Sí, lo digo por el ministro Abalos en relación con su 'fiel' guardaespaldas y chico de los recados Koldo. Nunca tal personaje debió ascender a puesto de responsabilidad alguna, y quizá el propio Ábalos estaba, por decirlo así, sobredimensionado en sus funciones. Como lo están algunos altos cargos en bastantes partidos, comenzando por el PSOE; la política es, debería ser, una vocación de servicio a la ciudadanía -que es la que vota y paga a los políticos--, no una carrera por el aprovechamiento personal, que comienza haciendo-lo-que-sea y aliándote-con-quien-sea para mantenerte en el poder y termina en ramificaciones tan nauseabundas como los casos antes citados, con Koldo como último ejemplo, dicho sea salvando siempre, claro, la presunción de inocencia.
Insisto en que no creo que la política española sea una corruptela permanente y generalizada. No lo es. Ni todos los que manejan maquinarias de partido provienen de la vigilancia en un prostíbulo, dicho sea pidiendo de antemano perdón y con el debido respeto a todas las profesiones. La corrupción, que no es la miserable del koldismo, se basa, no solo en España, en que los que aspiran a representarnos y, de una u otra manera, lo consiguen, olvidan ese sacrosanto principio de trabajar en bien de la comunidad, un principio tan cacareado en las campañas electorales como olvidado inmediatamente después.
Es por eso, no por los Koldos, que, infelices y algo horteras, andan por ahí presumiendo de sus varios pisos en Benidorm, por lo que hay que regenerar urgentemente la política española, dotándola de moralidad de principios, de veracidad y de transparencia.

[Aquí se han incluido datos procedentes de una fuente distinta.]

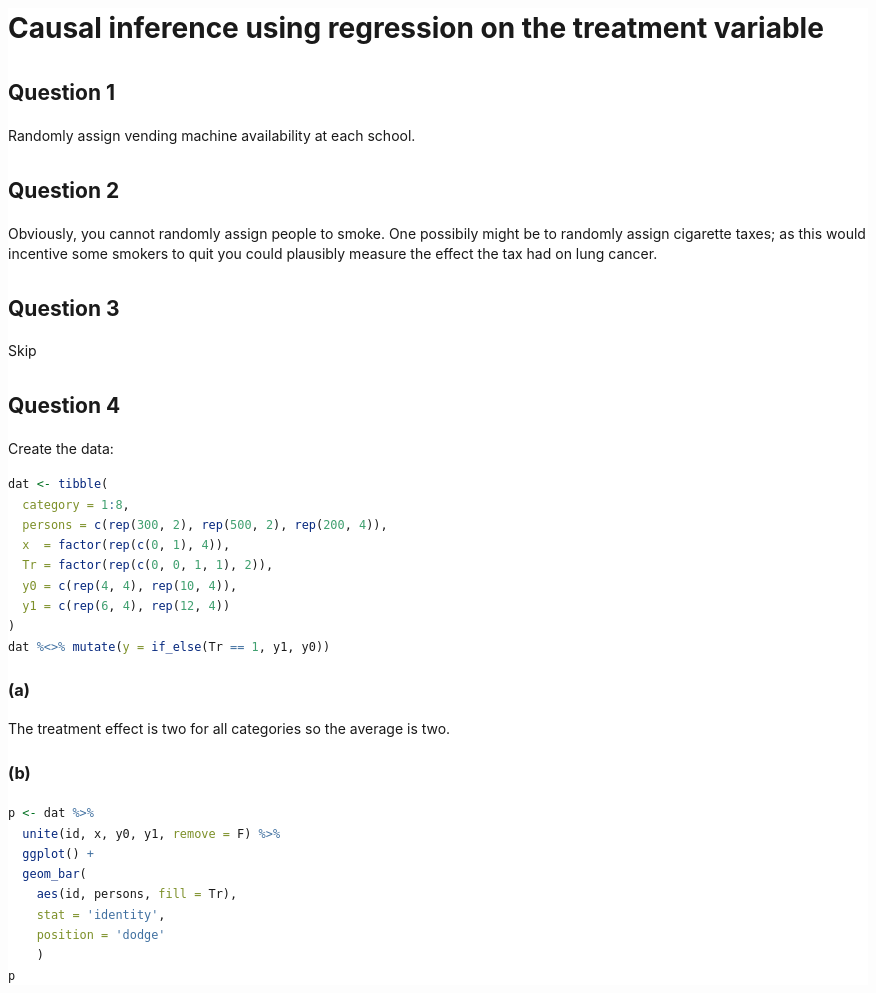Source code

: Causal inference using regression on the treatment variable
================

## Question 1

Randomly assign vending machine availability at each school.

## Question 2

Obviously, you cannot randomly assign people to smoke. One possibily
might be to randomly assign cigarette taxes; as this would incentive
some smokers to quit you could plausibly measure the effect the tax had
on lung cancer.

## Question 3

Skip

## Question 4

Create the data:

``` r
dat <- tibble(
  category = 1:8,
  persons = c(rep(300, 2), rep(500, 2), rep(200, 4)),
  x  = factor(rep(c(0, 1), 4)),
  Tr = factor(rep(c(0, 0, 1, 1), 2)),
  y0 = c(rep(4, 4), rep(10, 4)),
  y1 = c(rep(6, 4), rep(12, 4))
)
dat %<>% mutate(y = if_else(Tr == 1, y1, y0))
```

### (a)

The treatment effect is two for all categories so the average is two.

### (b)

``` r
p <- dat %>%
  unite(id, x, y0, y1, remove = F) %>%
  ggplot() +
  geom_bar(
    aes(id, persons, fill = Tr),
    stat = 'identity',
    position = 'dodge'
    )
p
```
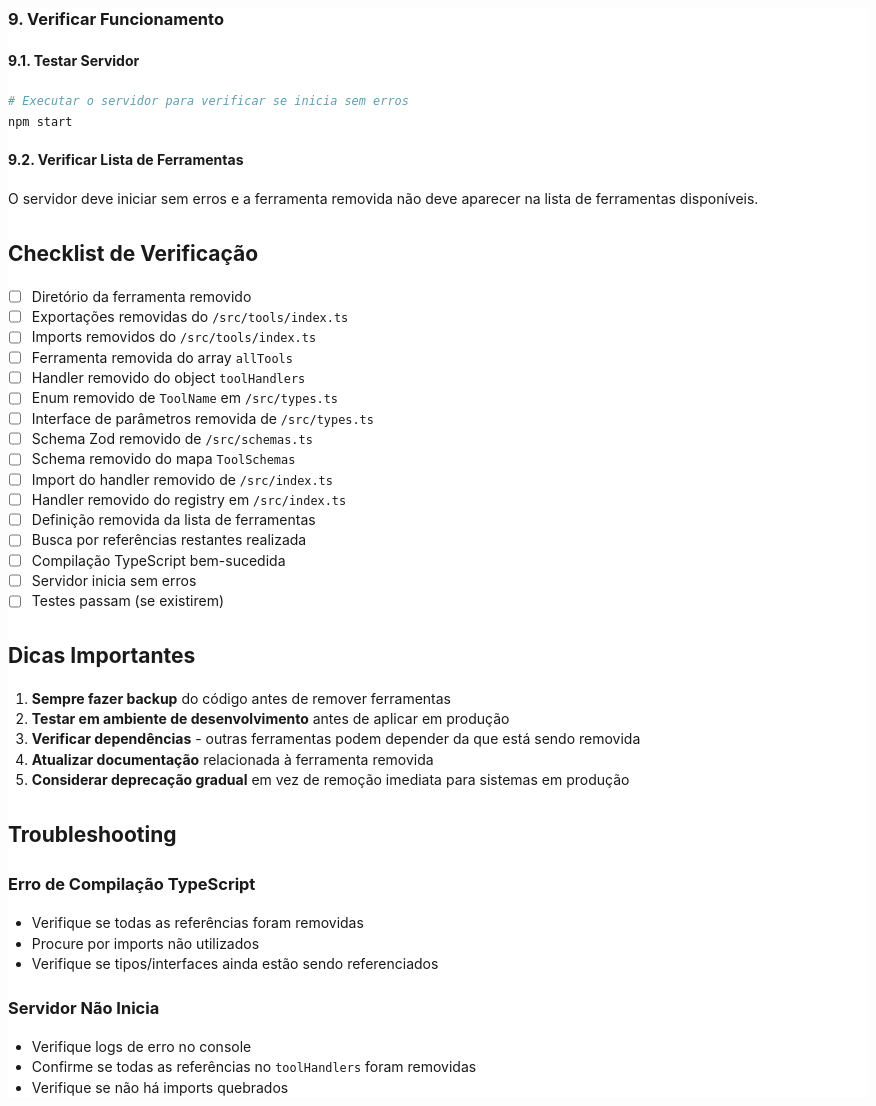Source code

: ### 9. Verificar Funcionamento

#### 9.1. Testar Servidor
```bash
# Executar o servidor para verificar se inicia sem erros
npm start
```

#### 9.2. Verificar Lista de Ferramentas
O servidor deve iniciar sem erros e a ferramenta removida não deve aparecer na lista de ferramentas disponíveis.

## Checklist de Verificação

- [ ] Diretório da ferramenta removido
- [ ] Exportações removidas do `/src/tools/index.ts`
- [ ] Imports removidos do `/src/tools/index.ts`
- [ ] Ferramenta removida do array `allTools`
- [ ] Handler removido do object `toolHandlers`
- [ ] Enum removido de `ToolName` em `/src/types.ts`
- [ ] Interface de parâmetros removida de `/src/types.ts`
- [ ] Schema Zod removido de `/src/schemas.ts`
- [ ] Schema removido do mapa `ToolSchemas`
- [ ] Import do handler removido de `/src/index.ts`
- [ ] Handler removido do registry em `/src/index.ts`
- [ ] Definição removida da lista de ferramentas
- [ ] Busca por referências restantes realizada
- [ ] Compilação TypeScript bem-sucedida
- [ ] Servidor inicia sem erros
- [ ] Testes passam (se existirem)

## Dicas Importantes

1. **Sempre fazer backup** do código antes de remover ferramentas
2. **Testar em ambiente de desenvolvimento** antes de aplicar em produção
3. **Verificar dependências** - outras ferramentas podem depender da que está sendo removida
4. **Atualizar documentação** relacionada à ferramenta removida
5. **Considerar deprecação gradual** em vez de remoção imediata para sistemas em produção

## Troubleshooting

### Erro de Compilação TypeScript
- Verifique se todas as referências foram removidas
- Procure por imports não utilizados
- Verifique se tipos/interfaces ainda estão sendo referenciados

### Servidor Não Inicia
- Verifique logs de erro no console
- Confirme se todas as referências no `toolHandlers` foram removidas
- Verifique se não há imports quebrados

Pero ¿cómo creer en ellos, cuando aprovechan la menor oportunidad, pongamos una sesión de control parlamentario en el Congreso, para acusarse mutuamente de mentirosos sin remedio y de tramposos sin límite, para no hablar ya de que los portavoces de unos, otros y los de más allá se han convertido en auténticas máquinas de esparcir basura?

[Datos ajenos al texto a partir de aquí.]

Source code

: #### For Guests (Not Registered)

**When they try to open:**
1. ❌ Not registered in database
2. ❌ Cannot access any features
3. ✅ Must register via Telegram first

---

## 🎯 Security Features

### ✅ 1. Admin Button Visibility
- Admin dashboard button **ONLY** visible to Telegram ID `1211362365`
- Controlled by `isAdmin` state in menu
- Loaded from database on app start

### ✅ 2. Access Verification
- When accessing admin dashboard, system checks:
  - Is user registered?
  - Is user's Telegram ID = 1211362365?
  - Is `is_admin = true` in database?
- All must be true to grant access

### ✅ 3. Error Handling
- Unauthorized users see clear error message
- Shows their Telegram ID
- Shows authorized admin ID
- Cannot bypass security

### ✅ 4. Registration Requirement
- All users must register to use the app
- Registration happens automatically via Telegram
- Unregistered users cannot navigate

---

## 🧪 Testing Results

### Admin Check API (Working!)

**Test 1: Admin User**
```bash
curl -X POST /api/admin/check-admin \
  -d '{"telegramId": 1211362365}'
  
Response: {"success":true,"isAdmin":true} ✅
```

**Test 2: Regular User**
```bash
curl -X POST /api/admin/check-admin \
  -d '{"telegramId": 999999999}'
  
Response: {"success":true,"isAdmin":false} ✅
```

Puede que, a este paso, acabemos pensando que seguramente todos ellos tienen razón. Y entonces sí que habrán rematado la faena a la que con tanta dedicación ahora se aplican: hacer que los ciudadanos se divorcien para siempre de quienes pretenden representarlos. Aunque sean más presentables que el desdichado Koldo y no trinquen nada más que votos confundidos por sus promesas incumplidas.